- _Esercizio A_:
Secondo il brano proposto, quale rischio corrono la scuola e le università se non si adegueranno a nuove modalità di trasmissione dei saperi?

══════

L'uso della parola competenza nella riflessione sul sapere e sul saper fare, poi, è da tempo oggetto di dibattito, poiché si tratta di un concetto dai contorni sfumati, che non a caso viene utilizzato per esprimere l'ambivalenza di mutamenti culturali che riguardano il passaggio dalla centralità del concetto di insegnamento a quello di apprendimento; se si assume questa prospettiva, riflettere sul formare e sull'educare significa non tanto soffermarsi sui contenuti, vale a dire i singoli saperi e le discipline, ma sul modo in cui si predispone un soggetto all'apprendimento.
Nell'attuale società i saperi subiscono una continua trasformazione in qualsiasi campo, e nuovi saperi entrano continuamente e velocemente nel complesso scenario della conoscenza. Non è più possibile continuare a riprodurre le conoscenze nei modi tradizionali e, se le istituzioni formative, in primis la scuola e le università, non si adegueranno nell'organizzare nuove modalità di trasmissione dei saperi, correranno il rischio di essere emarginate dalle nuove infrastrutture di produzione della conoscenza.

══════

- _Esercizio B_:
Riscriva i record a partire dalla riga che contiene "What objects are" fino alla fine dei record, sostituendo "road" con "strada" e lasciando invariato tutto il resto. Ometta le immagini.

══════

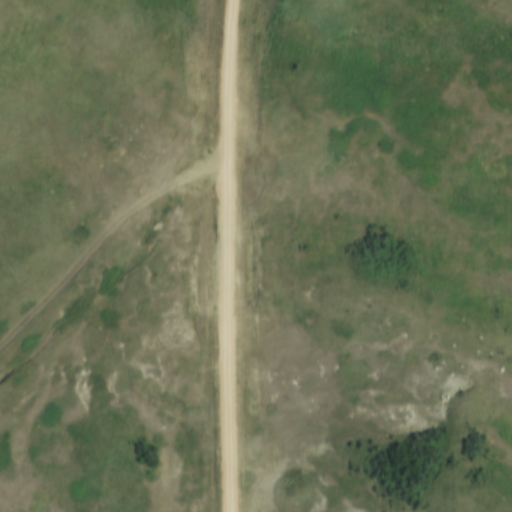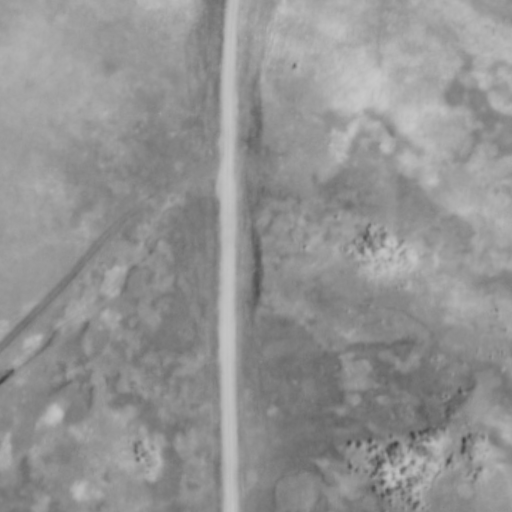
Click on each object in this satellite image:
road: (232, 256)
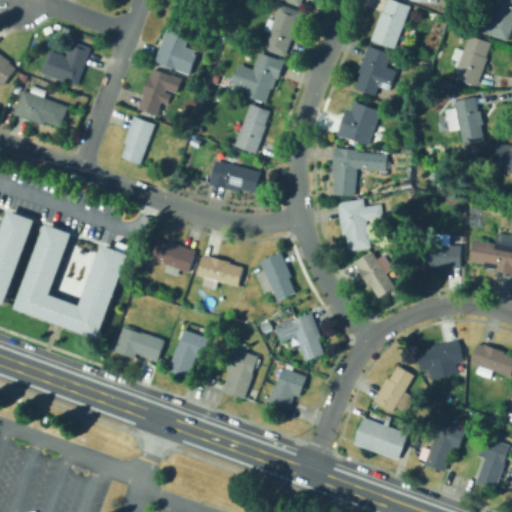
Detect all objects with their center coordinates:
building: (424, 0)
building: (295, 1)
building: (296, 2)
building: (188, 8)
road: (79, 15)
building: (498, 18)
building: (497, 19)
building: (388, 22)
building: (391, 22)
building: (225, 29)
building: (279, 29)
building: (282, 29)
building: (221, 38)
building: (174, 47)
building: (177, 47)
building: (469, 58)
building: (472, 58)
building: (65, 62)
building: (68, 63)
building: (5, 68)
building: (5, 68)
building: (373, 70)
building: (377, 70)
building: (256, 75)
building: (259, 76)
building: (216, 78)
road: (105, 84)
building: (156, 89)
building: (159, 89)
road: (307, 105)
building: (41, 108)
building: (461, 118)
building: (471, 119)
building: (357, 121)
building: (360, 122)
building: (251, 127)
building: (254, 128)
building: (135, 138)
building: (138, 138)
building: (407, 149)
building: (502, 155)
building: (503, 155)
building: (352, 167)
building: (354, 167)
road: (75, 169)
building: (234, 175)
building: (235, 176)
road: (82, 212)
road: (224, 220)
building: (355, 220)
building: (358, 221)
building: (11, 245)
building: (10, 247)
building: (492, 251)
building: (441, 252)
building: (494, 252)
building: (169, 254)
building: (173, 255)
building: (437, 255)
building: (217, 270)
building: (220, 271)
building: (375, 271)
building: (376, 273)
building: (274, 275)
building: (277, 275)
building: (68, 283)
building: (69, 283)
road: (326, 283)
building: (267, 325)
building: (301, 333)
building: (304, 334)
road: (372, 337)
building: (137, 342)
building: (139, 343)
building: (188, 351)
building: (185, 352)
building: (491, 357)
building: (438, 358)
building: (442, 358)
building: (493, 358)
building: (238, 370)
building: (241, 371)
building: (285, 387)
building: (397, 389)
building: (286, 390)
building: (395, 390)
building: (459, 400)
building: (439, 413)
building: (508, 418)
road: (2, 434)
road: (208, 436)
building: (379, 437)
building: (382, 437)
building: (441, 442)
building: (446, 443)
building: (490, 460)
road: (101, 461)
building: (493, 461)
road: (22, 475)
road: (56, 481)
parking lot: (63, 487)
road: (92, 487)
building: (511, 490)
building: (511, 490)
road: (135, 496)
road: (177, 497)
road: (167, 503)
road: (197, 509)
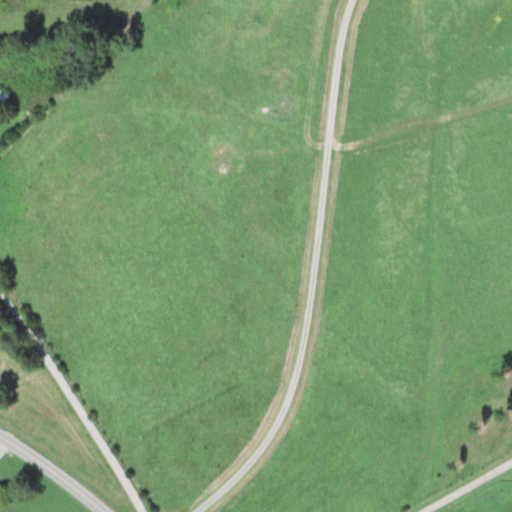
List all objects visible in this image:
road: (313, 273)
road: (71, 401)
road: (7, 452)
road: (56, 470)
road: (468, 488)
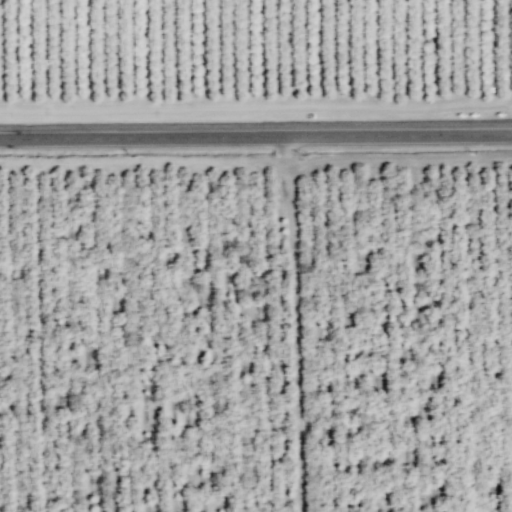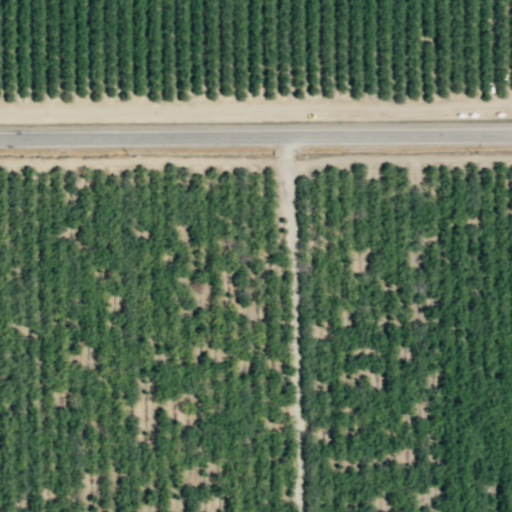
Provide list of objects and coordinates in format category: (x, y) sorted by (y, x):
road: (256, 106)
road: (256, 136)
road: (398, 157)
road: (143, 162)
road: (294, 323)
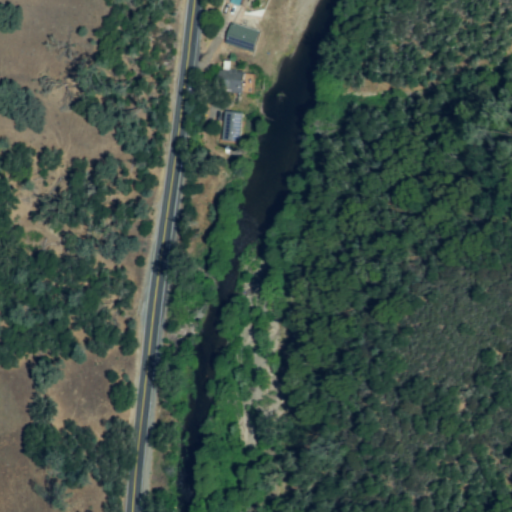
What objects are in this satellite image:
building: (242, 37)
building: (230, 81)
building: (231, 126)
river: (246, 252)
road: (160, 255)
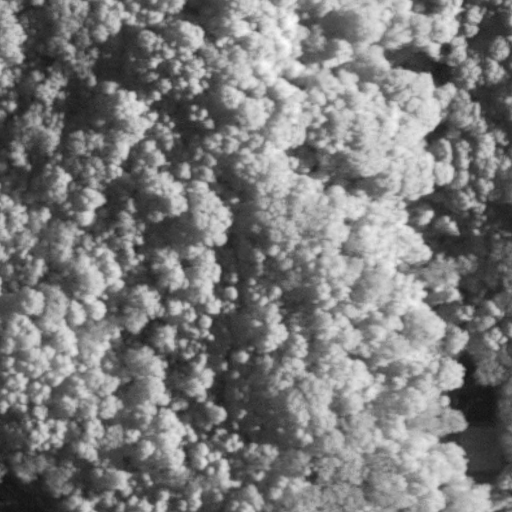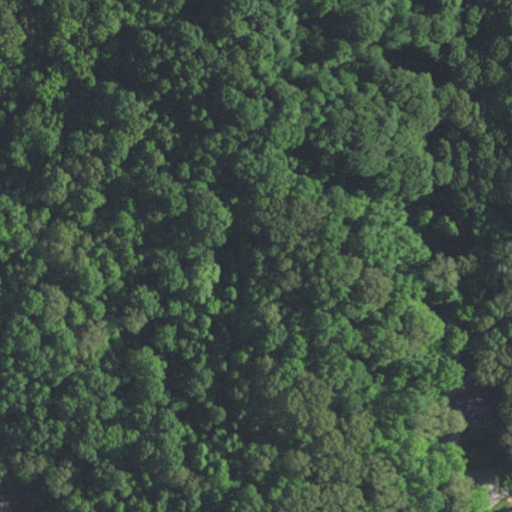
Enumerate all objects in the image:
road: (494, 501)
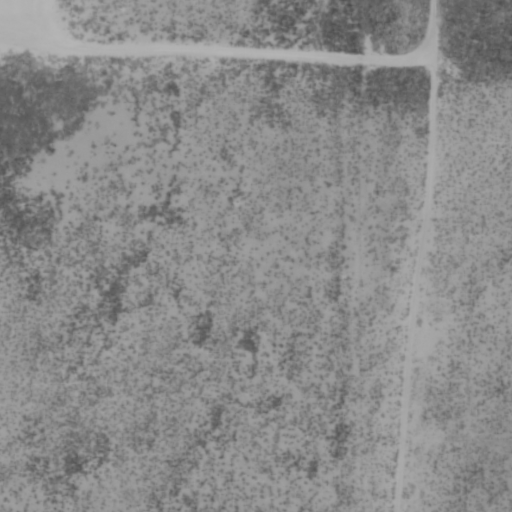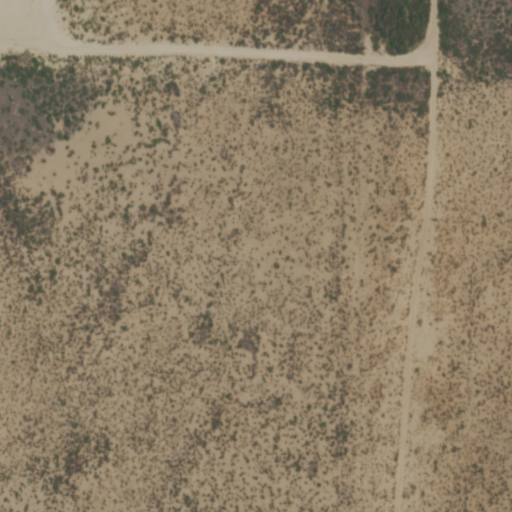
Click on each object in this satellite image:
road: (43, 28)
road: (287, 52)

══════

- _Soluzione A_:
Correranno il rischio di essere emarginate dalle nuove infrastrutture di produzione della conoscenza.

- _Soluzione B_:
What objects are in this satellite image:
building: (242, 37)
building: (230, 81)
building: (231, 126)
river: (246, 252)
strada: (160, 255)
Enumerate all objects in the image:
strada: (494, 501)
Click on each object in this satellite image:
strada: (43, 28)
strada: (287, 52)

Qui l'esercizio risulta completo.